Latar Belakang
Jauh sebelumnya, Allah telah memberikan janji berkat kepada Abraham, berupa tanah Kanaan. Janji ini bersifat abadi (dilihat dari sudut pandang Allah) (Kej 12:7; 13:15, 18-21). Tetapi rencana Allah untuk menggenapi janji-Nya kepada Abraham melibatkan keturnan Abraham, yaitu Israel (lht. Ul 5:2-3). Oleh sebab itu, dalam Kitab Ulangan, Allah mengkat perjanjian ini dengan keturunan Abraham, bahwa merekalah yang akan mewarisi janji itu. Karena itu, di sini suatu kehidupan yang bersifat Teokratif diatur.

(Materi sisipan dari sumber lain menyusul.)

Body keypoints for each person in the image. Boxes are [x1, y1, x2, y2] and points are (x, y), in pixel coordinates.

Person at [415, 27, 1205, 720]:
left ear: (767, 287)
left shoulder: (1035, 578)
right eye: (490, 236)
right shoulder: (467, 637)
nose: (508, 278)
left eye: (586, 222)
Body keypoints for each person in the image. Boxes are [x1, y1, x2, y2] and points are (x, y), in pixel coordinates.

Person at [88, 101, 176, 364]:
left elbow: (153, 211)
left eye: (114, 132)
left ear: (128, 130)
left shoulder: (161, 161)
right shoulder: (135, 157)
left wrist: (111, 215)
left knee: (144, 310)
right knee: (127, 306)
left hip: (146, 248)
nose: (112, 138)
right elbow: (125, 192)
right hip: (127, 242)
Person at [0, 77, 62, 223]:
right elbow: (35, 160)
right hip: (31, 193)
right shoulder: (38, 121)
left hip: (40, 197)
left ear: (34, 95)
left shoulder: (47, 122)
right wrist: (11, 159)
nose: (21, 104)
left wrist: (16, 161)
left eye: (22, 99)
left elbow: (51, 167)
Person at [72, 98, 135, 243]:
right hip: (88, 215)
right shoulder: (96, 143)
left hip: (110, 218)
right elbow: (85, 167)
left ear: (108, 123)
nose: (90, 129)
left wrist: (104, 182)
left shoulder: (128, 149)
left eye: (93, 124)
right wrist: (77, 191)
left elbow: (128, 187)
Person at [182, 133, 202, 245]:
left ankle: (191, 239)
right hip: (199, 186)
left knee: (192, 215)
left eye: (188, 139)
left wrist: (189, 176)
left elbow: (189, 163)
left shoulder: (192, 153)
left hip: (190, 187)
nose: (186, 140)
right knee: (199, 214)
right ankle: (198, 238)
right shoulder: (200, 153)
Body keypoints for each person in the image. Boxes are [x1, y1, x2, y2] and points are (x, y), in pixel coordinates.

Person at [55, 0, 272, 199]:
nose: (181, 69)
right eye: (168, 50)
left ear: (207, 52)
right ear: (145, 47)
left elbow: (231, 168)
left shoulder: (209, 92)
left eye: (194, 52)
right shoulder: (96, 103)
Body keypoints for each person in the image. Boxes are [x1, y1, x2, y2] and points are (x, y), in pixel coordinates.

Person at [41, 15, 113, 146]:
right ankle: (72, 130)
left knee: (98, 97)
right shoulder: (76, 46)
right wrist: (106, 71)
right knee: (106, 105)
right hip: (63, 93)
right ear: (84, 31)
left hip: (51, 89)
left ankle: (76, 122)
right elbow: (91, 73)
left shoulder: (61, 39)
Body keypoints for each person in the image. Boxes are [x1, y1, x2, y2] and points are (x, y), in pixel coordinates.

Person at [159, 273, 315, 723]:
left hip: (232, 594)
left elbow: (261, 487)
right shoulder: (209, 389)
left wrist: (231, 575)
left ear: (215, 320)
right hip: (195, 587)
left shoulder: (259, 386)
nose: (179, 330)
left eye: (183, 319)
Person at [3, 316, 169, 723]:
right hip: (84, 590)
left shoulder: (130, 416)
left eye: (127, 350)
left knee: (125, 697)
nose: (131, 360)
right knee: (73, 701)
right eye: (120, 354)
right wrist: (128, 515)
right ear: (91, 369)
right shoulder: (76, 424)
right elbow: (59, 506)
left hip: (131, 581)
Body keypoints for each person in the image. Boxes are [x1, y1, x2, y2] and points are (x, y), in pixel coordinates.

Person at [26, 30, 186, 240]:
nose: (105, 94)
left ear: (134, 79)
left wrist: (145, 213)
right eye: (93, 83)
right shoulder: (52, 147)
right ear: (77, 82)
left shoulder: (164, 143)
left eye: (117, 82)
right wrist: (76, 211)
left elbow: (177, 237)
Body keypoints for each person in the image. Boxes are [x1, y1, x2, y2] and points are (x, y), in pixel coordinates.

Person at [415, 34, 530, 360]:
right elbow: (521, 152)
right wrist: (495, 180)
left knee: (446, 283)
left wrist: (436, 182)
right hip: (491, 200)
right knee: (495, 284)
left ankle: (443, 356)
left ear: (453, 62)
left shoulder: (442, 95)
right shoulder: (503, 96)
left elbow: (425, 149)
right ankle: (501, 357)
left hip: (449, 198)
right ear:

PIDATO PERTAMA (UL 1:6-4:43).
Dalam Kitab Ulangan, Allah memimpin umat-Nya (Teokrasi) menuju
tanah tanah perjanjian melalui seorang Hamba, yaitu Musa. Allah berfirman kepada
hamba-Nya dan hamba Tuhan itu berbicara kepada umat Allah yang dipimpin
sebagaimana Allah berbicara kepadanya. “Pada
tanggal satu bulan sebelas tahun ke
empat puluh bicaralah Musa kepada orang Israel sesuai segala yang diperintahkan
Tuhan kepadanya demi mereka.” (Ul 1:3).
Perintah yang diberikan Tuhan melalui hamba-Nya kepada umat Allah
adalah: “Majulah, berperanglah, pergilah, ketahuilah Aku telah menyerahkan negri
itu kepadamu; masukilah; dudukilah negri yang dijanjilan Tuhan kepada nenek
moyangmu.” (Ul 1:6-8).
Allah telah berjanji kepada umat-Nya, yang dikukuhkan dengan
sumpah untuk memberikan suatu negri, yaitu tanah Kanaan itu kepada mereka, serta
berkat yang berlimpah-limpah, namun umat Allah tidak boleh ragu atas apa yang
Allah janjikan; takut kepada musuh, atau bermalas-malasan, melainkan harus
berjuang untuk memperolehnya secara nyata. Israel harus dengan berani maju untuk menaklukan
Kanaan (Bil 13:17-21), yaitu Palestina dan akhirnya menaklukan segala orang di
tanah Amori (Yos 24:15-18), untuk dapat memiliki apa yang telah dijanjikan
Allah bagi mereka.
Para musuh Israel tidak akan dapat melawannya (Ul 7:2), sebab Allah menyertai dan menopang umat-Nya untuk menduduki semua yang telah Ia janjikan bagi mereka dalam kasih karunia-Nya. Jadi Allah menetapkan suatu cara bagi umat-Nya, yaitu Israel akan menuntut haknya atas Kanaan dengan menghalau keluar atau menggantikan penduduk-penduduknya yang mendahului mereka, baik dalam penaklukan maupun dalam pewarisan.
Strategi
Untuk Menduduki Tanah Kanaan
1. Keteratuan
Dari Dalam
Strategi pertama yang digunakan pemimpin umat Allah agar dapat memimpin umat Allah menuju perjanjian Allah adalah, membuat keteraturan dari dalam kelompok umat Allah itu sendiri. Pada waktu hamba Tuhan itu tidak mampu memikul tanggungjawab untuk memimpin umat Allah secara sendirian, maka ia membuat pendelegasian dengan mempercayakan sebagian tanggungjawab itu kepada orang-orang yang dapat dipercayai, yakni orang yang bijaksana, berakal budi dan berpengalaman, untuk mengepalai umat Allah. (Ul 1:12-13). Pendelegasian ini dianjurkan oleh Yitro, mertua Musa (Kel 18:19).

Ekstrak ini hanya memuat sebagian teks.